# [Objective]
Repeat the entries from the one containing "list Click on" down to the one containing "list Load a", substituting "switch" for "toggle" and leaving everything else unchanged.

# # # # # # #

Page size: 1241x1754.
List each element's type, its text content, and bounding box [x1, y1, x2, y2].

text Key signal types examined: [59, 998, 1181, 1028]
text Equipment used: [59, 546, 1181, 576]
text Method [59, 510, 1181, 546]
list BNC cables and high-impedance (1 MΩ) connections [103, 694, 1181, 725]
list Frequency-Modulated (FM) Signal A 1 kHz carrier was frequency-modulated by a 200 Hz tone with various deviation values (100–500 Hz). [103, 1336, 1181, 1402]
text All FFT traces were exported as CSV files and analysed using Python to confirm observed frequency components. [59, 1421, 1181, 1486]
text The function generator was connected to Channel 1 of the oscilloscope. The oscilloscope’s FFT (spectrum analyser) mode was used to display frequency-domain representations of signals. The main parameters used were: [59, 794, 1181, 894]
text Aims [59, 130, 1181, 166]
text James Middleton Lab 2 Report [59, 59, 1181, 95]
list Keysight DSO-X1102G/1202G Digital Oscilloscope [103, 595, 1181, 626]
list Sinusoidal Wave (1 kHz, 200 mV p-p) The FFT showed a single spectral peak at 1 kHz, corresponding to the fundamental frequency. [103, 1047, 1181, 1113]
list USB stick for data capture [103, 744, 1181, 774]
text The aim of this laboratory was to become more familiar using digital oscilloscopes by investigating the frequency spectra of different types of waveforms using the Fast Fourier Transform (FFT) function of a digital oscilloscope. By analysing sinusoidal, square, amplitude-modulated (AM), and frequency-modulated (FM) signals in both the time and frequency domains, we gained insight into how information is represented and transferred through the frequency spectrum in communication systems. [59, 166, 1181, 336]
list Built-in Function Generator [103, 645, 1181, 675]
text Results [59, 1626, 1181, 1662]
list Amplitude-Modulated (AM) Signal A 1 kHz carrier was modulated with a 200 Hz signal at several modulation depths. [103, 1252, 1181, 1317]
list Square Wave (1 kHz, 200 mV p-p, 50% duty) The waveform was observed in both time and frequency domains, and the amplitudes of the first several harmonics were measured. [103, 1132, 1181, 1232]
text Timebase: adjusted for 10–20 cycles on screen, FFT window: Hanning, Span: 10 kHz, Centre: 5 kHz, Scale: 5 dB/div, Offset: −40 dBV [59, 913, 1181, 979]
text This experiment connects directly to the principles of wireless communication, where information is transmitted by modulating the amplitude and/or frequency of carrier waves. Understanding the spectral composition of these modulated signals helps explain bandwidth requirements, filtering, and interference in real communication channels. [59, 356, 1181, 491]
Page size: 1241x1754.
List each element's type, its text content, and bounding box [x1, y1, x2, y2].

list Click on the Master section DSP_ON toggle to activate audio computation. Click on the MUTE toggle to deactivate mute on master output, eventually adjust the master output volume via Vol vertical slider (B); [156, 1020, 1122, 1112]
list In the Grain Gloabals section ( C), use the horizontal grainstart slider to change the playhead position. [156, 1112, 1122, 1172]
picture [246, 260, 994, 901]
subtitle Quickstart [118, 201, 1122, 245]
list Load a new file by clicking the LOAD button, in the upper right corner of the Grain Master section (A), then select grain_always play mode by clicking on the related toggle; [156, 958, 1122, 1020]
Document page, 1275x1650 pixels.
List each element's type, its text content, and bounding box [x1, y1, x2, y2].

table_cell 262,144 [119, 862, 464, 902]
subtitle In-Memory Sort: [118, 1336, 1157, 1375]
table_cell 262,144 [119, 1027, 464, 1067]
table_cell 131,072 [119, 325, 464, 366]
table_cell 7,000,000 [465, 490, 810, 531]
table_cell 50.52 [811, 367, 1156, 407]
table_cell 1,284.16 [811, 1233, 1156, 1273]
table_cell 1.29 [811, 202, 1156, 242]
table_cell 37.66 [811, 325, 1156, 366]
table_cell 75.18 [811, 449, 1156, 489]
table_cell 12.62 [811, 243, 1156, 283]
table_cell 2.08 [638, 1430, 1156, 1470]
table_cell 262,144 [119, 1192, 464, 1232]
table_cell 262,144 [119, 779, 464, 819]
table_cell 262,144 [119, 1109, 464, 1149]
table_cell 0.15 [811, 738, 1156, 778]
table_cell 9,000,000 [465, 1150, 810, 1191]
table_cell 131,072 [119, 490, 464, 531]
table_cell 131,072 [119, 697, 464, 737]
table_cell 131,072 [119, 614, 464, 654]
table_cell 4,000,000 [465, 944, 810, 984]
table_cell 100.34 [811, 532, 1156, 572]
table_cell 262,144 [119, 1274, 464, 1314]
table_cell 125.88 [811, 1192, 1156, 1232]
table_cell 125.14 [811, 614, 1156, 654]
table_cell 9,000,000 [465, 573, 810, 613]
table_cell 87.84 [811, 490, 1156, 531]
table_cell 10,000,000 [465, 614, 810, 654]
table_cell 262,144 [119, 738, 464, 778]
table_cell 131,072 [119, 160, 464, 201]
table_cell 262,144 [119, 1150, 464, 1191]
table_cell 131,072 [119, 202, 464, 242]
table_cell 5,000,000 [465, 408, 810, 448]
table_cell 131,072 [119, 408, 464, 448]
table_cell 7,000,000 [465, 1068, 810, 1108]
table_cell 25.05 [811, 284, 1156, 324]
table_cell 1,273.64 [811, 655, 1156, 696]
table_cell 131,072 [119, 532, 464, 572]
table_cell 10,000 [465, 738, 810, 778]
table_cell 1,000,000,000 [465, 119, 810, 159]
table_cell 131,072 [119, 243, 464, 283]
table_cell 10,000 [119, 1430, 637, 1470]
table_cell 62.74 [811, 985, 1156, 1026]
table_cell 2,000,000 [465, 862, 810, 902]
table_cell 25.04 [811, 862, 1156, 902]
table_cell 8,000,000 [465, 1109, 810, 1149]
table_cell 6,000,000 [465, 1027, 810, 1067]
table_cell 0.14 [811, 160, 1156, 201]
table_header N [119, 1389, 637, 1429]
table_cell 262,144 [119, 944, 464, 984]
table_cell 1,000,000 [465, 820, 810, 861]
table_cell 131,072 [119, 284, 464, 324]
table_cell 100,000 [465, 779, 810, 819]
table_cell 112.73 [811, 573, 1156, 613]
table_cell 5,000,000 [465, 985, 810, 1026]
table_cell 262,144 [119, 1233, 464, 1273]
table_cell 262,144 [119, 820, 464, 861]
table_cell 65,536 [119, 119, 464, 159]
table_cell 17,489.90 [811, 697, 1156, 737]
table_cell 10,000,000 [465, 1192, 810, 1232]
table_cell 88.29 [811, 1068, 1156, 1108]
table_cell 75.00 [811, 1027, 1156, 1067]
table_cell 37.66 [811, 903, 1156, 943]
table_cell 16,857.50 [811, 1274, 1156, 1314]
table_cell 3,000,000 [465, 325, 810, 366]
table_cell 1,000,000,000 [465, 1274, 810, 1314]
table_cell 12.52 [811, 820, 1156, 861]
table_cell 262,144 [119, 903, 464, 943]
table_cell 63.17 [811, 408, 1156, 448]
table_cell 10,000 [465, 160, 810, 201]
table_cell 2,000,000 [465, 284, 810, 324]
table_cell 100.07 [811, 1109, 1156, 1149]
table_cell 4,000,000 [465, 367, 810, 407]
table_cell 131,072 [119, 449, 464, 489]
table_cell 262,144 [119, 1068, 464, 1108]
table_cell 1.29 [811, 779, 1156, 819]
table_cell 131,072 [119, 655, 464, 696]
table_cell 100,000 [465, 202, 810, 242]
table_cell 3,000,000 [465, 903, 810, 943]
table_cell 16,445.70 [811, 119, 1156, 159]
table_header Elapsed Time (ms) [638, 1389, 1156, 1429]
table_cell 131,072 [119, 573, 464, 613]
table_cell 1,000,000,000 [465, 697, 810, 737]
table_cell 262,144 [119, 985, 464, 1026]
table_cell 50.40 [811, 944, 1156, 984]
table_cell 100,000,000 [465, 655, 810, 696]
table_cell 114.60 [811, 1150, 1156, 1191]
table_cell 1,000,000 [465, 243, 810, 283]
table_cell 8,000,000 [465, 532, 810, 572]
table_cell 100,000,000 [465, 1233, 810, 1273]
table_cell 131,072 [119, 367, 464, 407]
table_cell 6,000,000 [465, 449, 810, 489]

# # # # # # #

# [Task solution]
list Click on the Master section DSP_ON switch to activate audio computation. Click on the MUTE switch to deactivate mute on master output, eventually adjust the master output volume via Vol vertical slider (B); [156, 1020, 1122, 1112]
list In the Grain Gloabals section ( C), use the horizontal grainstart slider to change the playhead position. [156, 1112, 1122, 1172]
picture [246, 260, 994, 901]
subtitle Quickstart [118, 201, 1122, 245]
list Load a new file by clicking the LOAD button, in the upper right corner of the Grain Master section (A), then select grain_always play mode by clicking on the related switch; [156, 958, 1122, 1020]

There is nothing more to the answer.